Gouveia e Melo considerou, no entanto, que não faz sentido “sobrevacinar” populações já vacinadas, deixando outras à mercê do vírus, nomeadamente noutras zonas do globo. “Isso não me parece ético e não parece uma boa estratégia”, destacou.
Anteriormente, Gouveia e Melo era adjunto para o Planeamento e Coordenação do Estado-Maior General das Forças Armadas, cargo pelo qual recebeu uma medalha do Presidente da República, a 19 de Agosto passado. “Tratou-se de um reconhecimento, ao fim e ao cabo, da função militar”, disse.
“A medalha que eu recebi, em termos de timing, pode ter parecido que era uma medalha que tinha a ver com o processo de vacinação, mas o que me foi explicado (...) é que era um processo que tinha a ver com as funções que eu desempenhei nas Forças Armadas”, contou o vice-almirante.

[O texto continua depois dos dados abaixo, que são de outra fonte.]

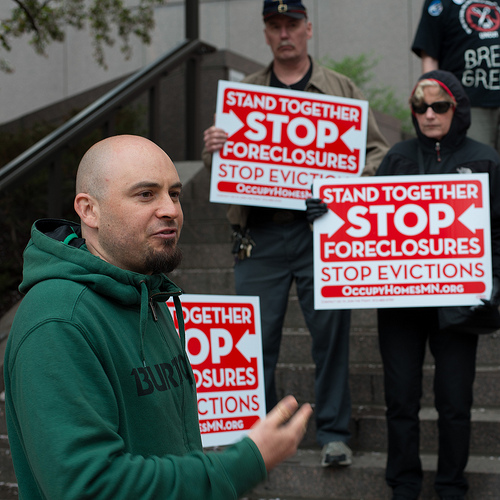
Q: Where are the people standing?
A: Steps.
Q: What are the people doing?
A: Protesting.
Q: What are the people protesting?
A: Foreclosures and evictions.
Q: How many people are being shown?
A: Four.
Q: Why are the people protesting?
A: Beliefs.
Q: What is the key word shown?
A: Stop.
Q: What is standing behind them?
A: Building.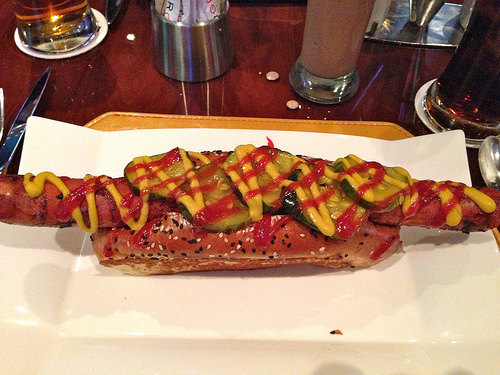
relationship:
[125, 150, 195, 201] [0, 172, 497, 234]
pickle on hot dog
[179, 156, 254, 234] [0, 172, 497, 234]
pickle on hot dog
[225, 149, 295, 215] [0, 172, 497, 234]
pickle on hot dog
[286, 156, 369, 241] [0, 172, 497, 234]
pickle on hot dog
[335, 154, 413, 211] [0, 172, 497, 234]
pickle on hot dog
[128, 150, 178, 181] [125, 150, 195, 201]
ketchup on pickle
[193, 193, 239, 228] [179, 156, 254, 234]
ketchup on pickle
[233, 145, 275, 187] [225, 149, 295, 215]
ketchup on pickle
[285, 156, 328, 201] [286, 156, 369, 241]
ketchup on pickle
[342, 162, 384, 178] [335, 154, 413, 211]
ketchup on pickle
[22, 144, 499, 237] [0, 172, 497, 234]
mustard on hot dog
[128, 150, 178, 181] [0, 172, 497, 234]
ketchup on hot dog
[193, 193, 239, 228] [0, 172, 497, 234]
ketchup on hot dog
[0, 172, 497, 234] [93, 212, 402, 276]
hot dog on bun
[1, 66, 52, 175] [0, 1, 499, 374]
knife on table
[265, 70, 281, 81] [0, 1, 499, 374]
pill on table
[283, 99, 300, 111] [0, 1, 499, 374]
pill on table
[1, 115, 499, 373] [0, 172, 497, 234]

Sobre o papel das Forças Armadas neste processo, o vice-almirante considerou que elas “são o que o povo quer que sejam” e que há mecanismos democráticos para que o faça sentir. “A população portuguesa tirará certamente as ilações que quiser tirar deste processo, tem os mecanismos democráticos para fazer sentir, o próprio poder político tem os mecanismos adequados para fazer sentido se o papel [das FA] é reforçado ou não é reforçado”, explicitou.